- [WORK TO COMPLETE]: Copy each line of the records that contains the word "Remis".

(Dataset items)
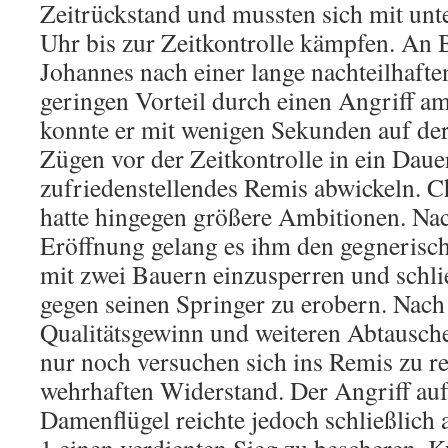
Zeitrückstand und mussten sich mit unt
Uhr bis zur Zeitkontrolle kämpfen. An Br
Johannes nach einer lange nachteilhafte
geringen Vorteil durch einen Angriff a
konnte er mit wenigen Sekunden auf de
Zügen vor der Zeitkontrolle in ein Dau
zufriedenstellendes Remis abwickeln. Ch
hatte hingegen größere Ambitionen. Nac
Eröffnung gelang es ihm den gegneris
mit zwei Bauern einzusperren und schli
gegen seinen Springer zu erobern. Nach
Qualitätsgewinn und weiteren Abtausch
nur noch versuchen sich ins Remis zu ret
wehrhaften Widerstand. Der Angriff auf
Damenflügel reichte jedoch schließlich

- [ANSWER SPACE]:
zufriedenstellendes Remis abwickeln. Ch
nur noch versuchen sich ins Remis zu ret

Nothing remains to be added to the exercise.